■ **Required action**
Output the data verbatim, minus the images.

■ **Provided data**
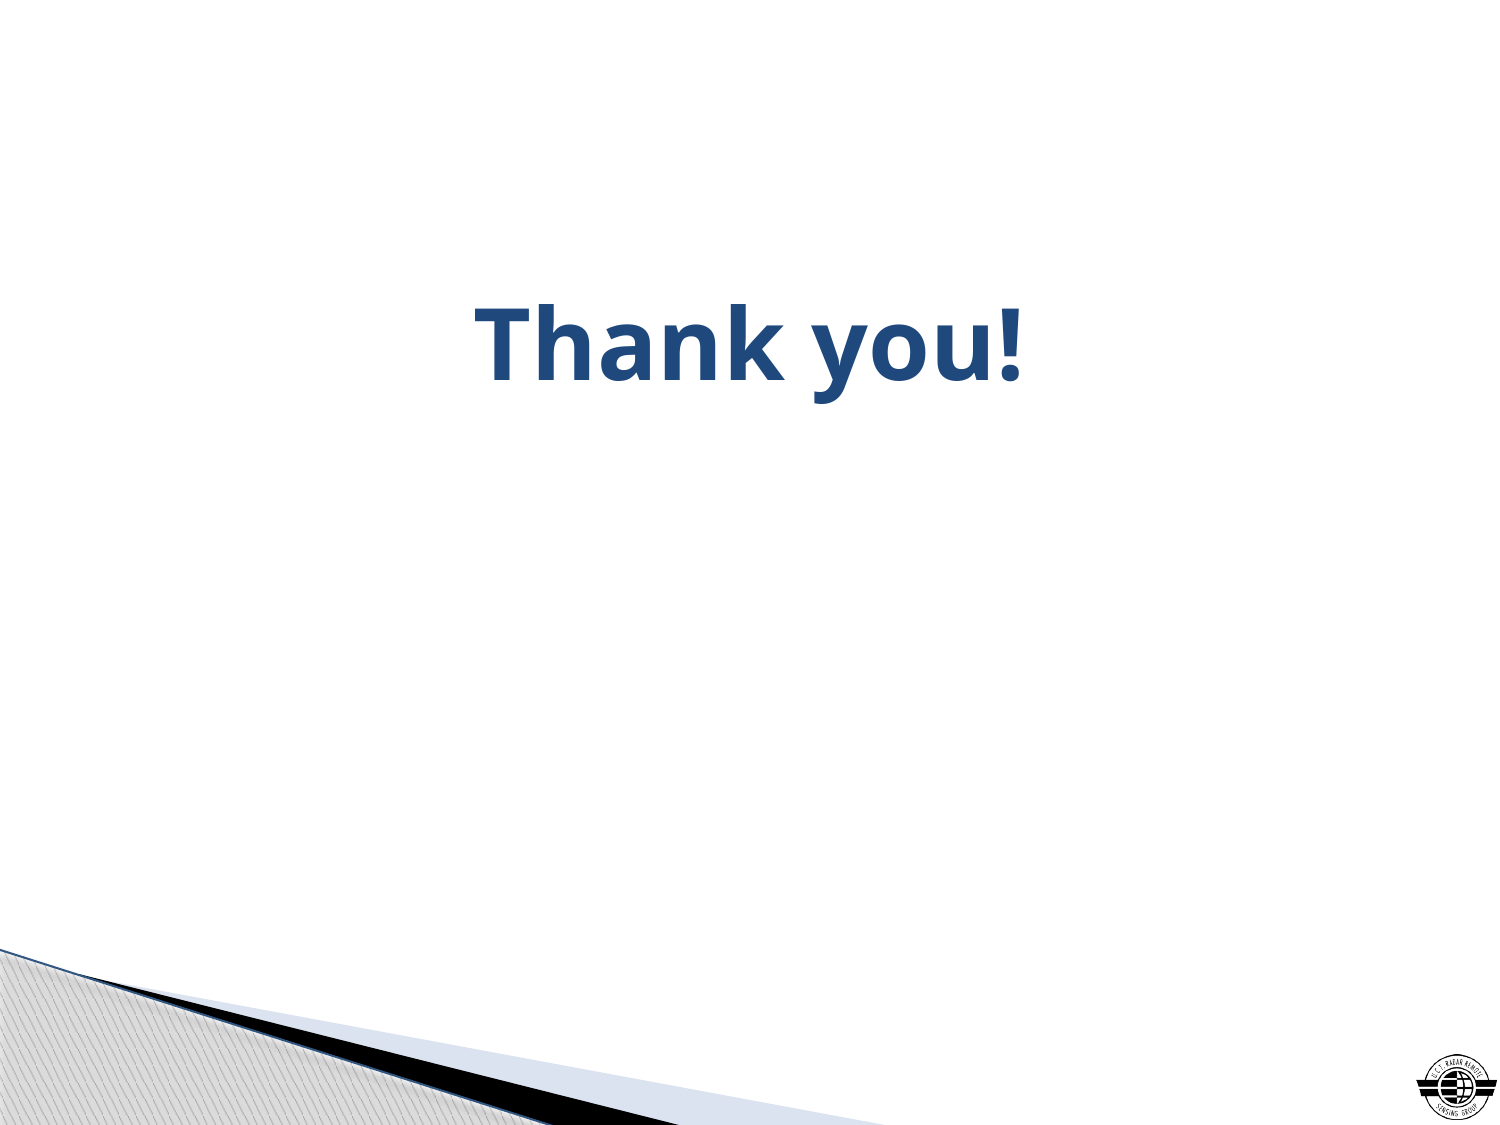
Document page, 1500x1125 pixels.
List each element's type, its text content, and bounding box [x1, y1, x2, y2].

picture [1416, 1054, 1497, 1120]
text_box Thank you! [112, 219, 1388, 461]
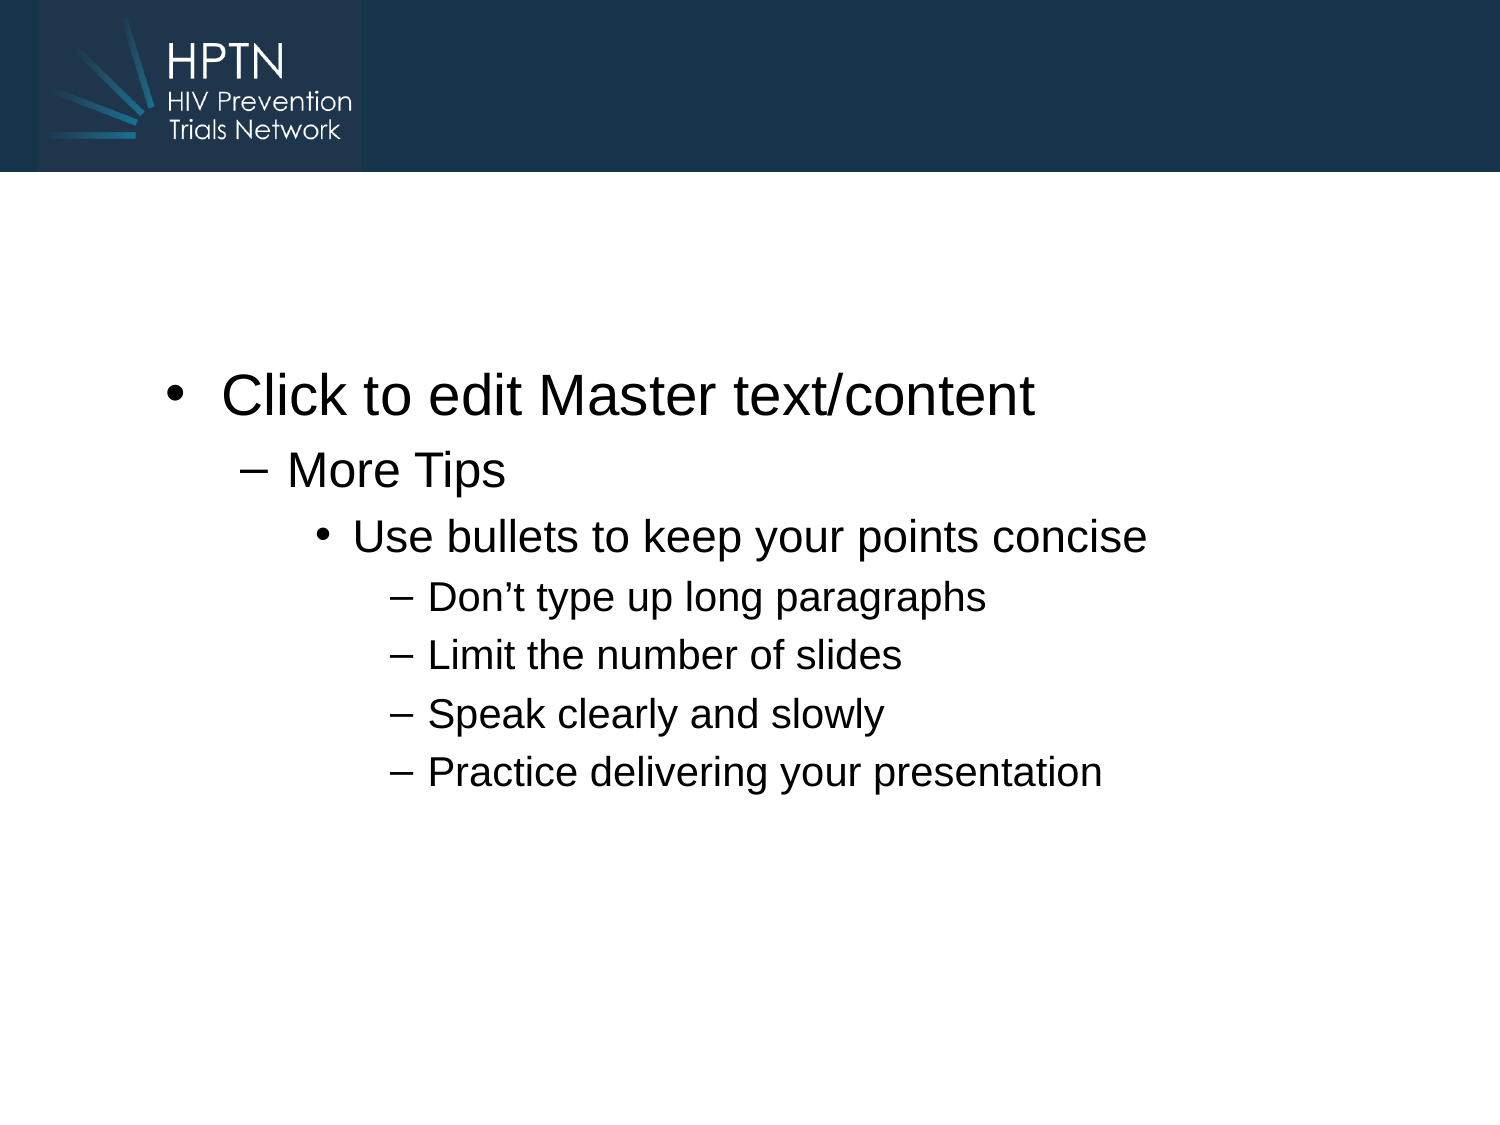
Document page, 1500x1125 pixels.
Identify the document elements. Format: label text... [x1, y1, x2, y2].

list Click to edit Master text/content More Tips Use bullets to keep your points concise Don’t type up long paragraphs Limit the number of slides Speak clearly and slowly Practice delivering your presentation [150, 350, 1363, 1000]
picture [0, 0, 1500, 172]
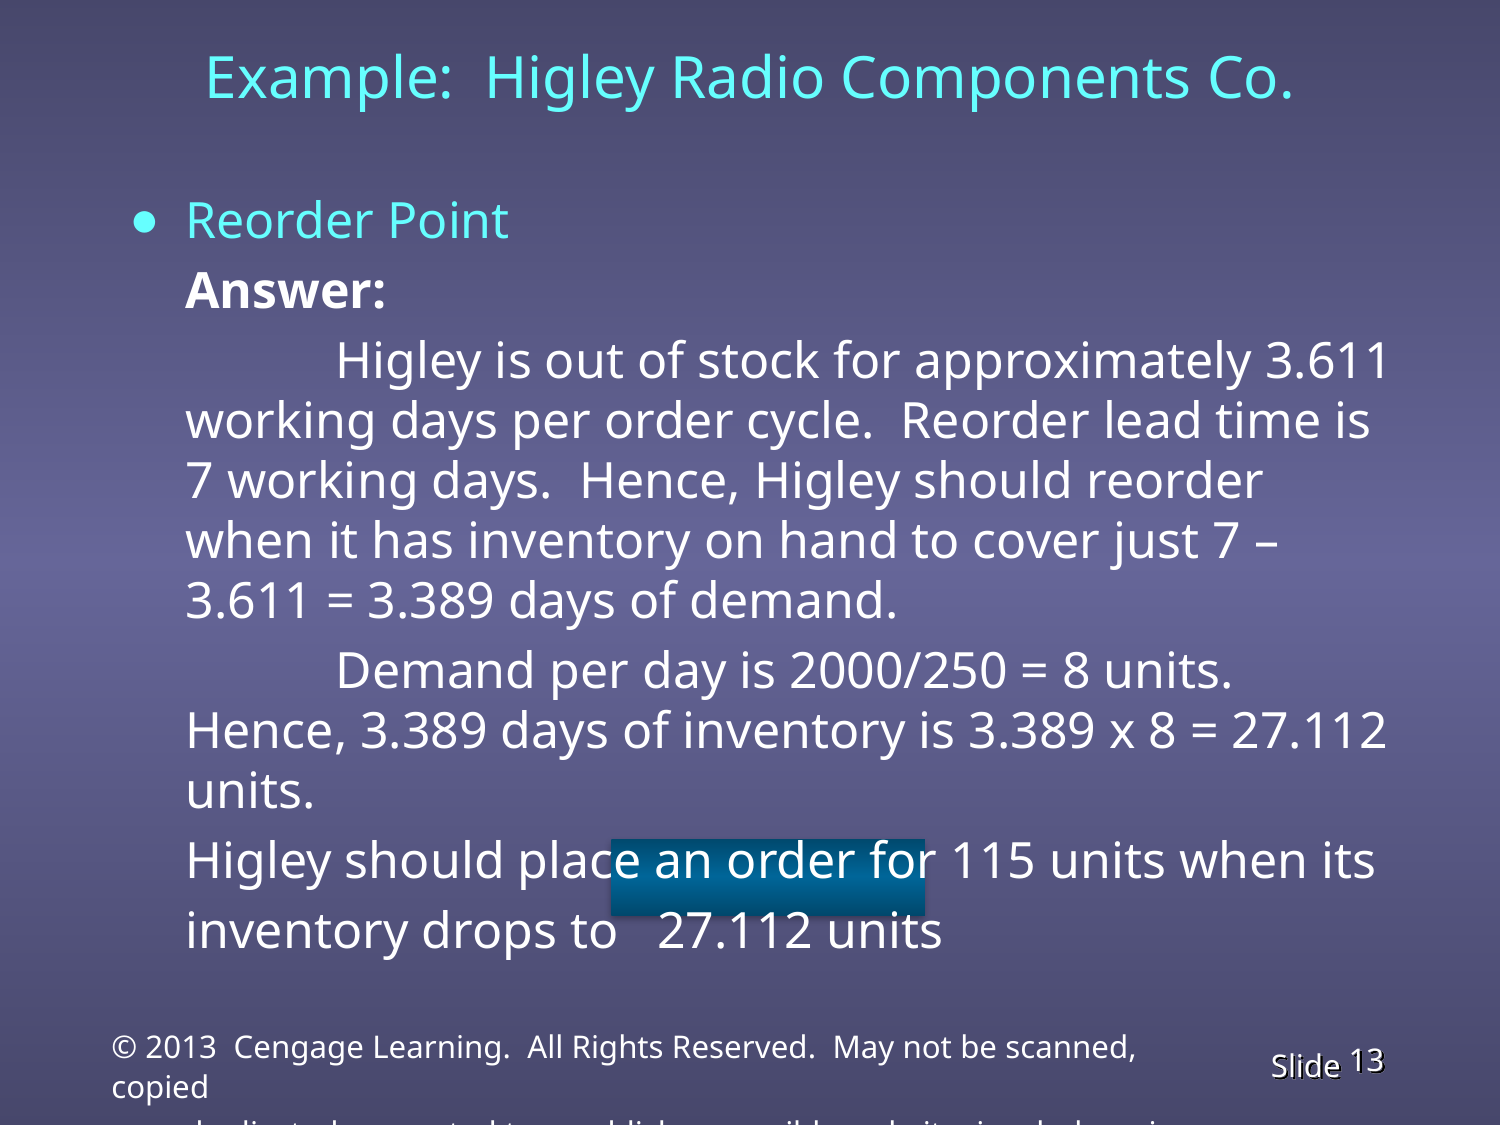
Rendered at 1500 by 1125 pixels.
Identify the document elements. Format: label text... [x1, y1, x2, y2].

text_box Reorder Point Answer: Higley is out of stock for approximately 3.611 working days per order cycle. Reorder lead time is 7 working days. Hence, Higley should reorder when it has inventory on hand to cover just 7 – 3.611 = 3.389 days of demand. Demand per day is 2000/250 = 8 units. Hence, 3.389 days of inventory is 3.389 x 8 = 27.112 units. Higley should place an order for 115 units when its inventory drops to 27.112 units [114, 181, 1419, 924]
text_box Example: Higley Radio Components Co. [112, 8, 1388, 143]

■ **Answer box**
Document page, 1500x1125 pixels.
List each element's type, its text content, and bounding box [x1, y1, x2, y2].

picture [1416, 1054, 1497, 1120]
text_box Thank you! [112, 219, 1388, 461]
Document page, 1500x1125 pixels.
Identify the document elements. Format: label text... [x1, y1, x2, y2].

list Click to edit Master text/content More Tips Use bullets to keep your points concise Don’t type up long paragraphs Limit the number of slides Speak clearly and slowly Practice delivering your presentation [150, 350, 1363, 1000]
picture [0, 0, 1500, 172]
Rendered at 1500 by 1125 pixels.
Identify the document elements. Format: label text... [x1, y1, x2, y2].

text_box Reorder Point Answer: Higley is out of stock for approximately 3.611 working days per order cycle. Reorder lead time is 7 working days. Hence, Higley should reorder when it has inventory on hand to cover just 7 – 3.611 = 3.389 days of demand. Demand per day is 2000/250 = 8 units. Hence, 3.389 days of inventory is 3.389 x 8 = 27.112 units. Higley should place an order for 115 units when its inventory drops to 27.112 units [114, 181, 1419, 924]
text_box Example: Higley Radio Components Co. [112, 8, 1388, 143]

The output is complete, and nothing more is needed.